Two-dimensional semiconductors have excellent electrical, mechanical, and optical properties and thus are drawing a lot of attention as next-generation semiconductor materials which can be applied to flexible devices and transparent devices.
In this regard, Korean Patent No. 10-1251340 (entitled “Light emitting diode and manufacturing method of the same”) discloses a semiconductor light emitting diode and a method of manufacturing the semiconductor light emitting diode in which a two-dimensional photonic crystal pattern is formed in an interface of a transparent electrode layer with a p-type semiconductor layer, so that light extraction efficiency can be improved, and a contact area between the p-type semiconductor layer and the transparent electrode layer is reduced, so that conducting properties of the semiconductor light emitting diode can be improved.
In a process of manufacturing an electronic device using a two-dimensional semiconductor material, a method of forming an electrode on a two-dimensional semiconductor is very important because a contact resistance between the two-dimensional semiconductor and the electrode varies depending on the method used.
That is, the contact resistance between the two-dimensional semiconductor and the electrode highly affects the performance of the device.

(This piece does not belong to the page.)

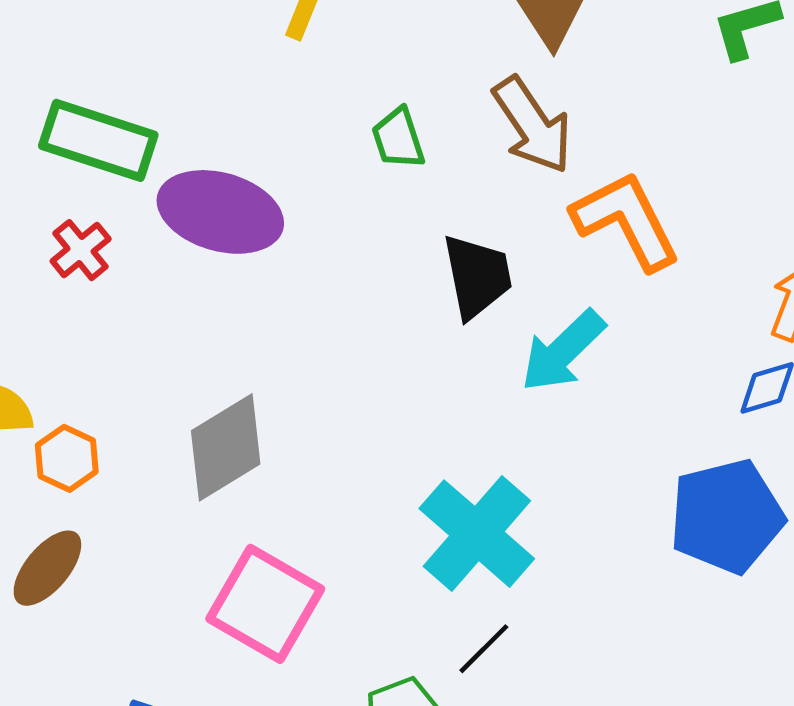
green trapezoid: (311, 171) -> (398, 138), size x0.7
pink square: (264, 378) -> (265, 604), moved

Therefore, a method of reducing the contact resistance between the two-dimensional semiconductor and the electrode is becoming an issue.
Conventionally, the contact resistance between the two-dimensional semiconductor and the electrode has been reduced by changing properties of the electrode or brining the electrode into contact with an edge of the two-dimensional semiconductor.
Specifically, according to a method of reducing the contact resistance by changing properties of the electrode, a change in density of states of the two-dimensional semiconductor is caused by physical or chemical adsorption between the electrode and the two-dimensional semiconductor in contact with the electrode depending on properties of the electrode. Meanwhile, metal which is a three-dimensional material has a sufficient amount of charges (electrons/holes) to be transferred to a semiconductor layer, whereas a two-dimensional semiconductor material is limited in space to receive charges transferred from metal and thus has a high contact resistance. Further, the two-dimensional semiconductor material does not include a dangling bond on its surface. Therefore, if the two-dimensional semiconductor material is bonded to a metal electrode, atomic combination does not occur but a Van Der Waals gap is formed therebetween, so that it is difficult to transfer charges from the electrode to the semiconductor layer. As such, there is insufficient space to receive charges in the two-dimensional semiconductor and it is difficult for charges to be transferred due to the Van Der Waals gap, which causes a high contact resistance. Further, a large-scale two-dimensional semiconductor can be present as a p-type semiconductor in the air. In this case, if metal commonly used as an electrode material is brought into contact with the two-dimensional semiconductor, the two-dimensional semiconductor is doped into an n-type semiconductor. Therefore, when the metal electrode is brought into contact with the two-dimensional semiconductor, a density of states is reduced, so that a contact resistance may be increased.
Further, according to a method of reducing the contact resistance by bringing the electrode into contact with an edge of the two-dimensional semiconductor, the contact resistance can be reduced by increasing a path for charges to move from the electrode to a two-dimensional semiconductor material. However, in order to form the electrode on the edge of the two-dimensional semiconductor, the edge of the two-dimensional semiconductor and the electrode need to be aligned.
Accordingly, there is a need for a new method of forming an electrode for reducing the contact resistance between the two-dimensional semiconductor and the electrode in the process of manufacturing an electronic device using the two-dimensional semiconductor.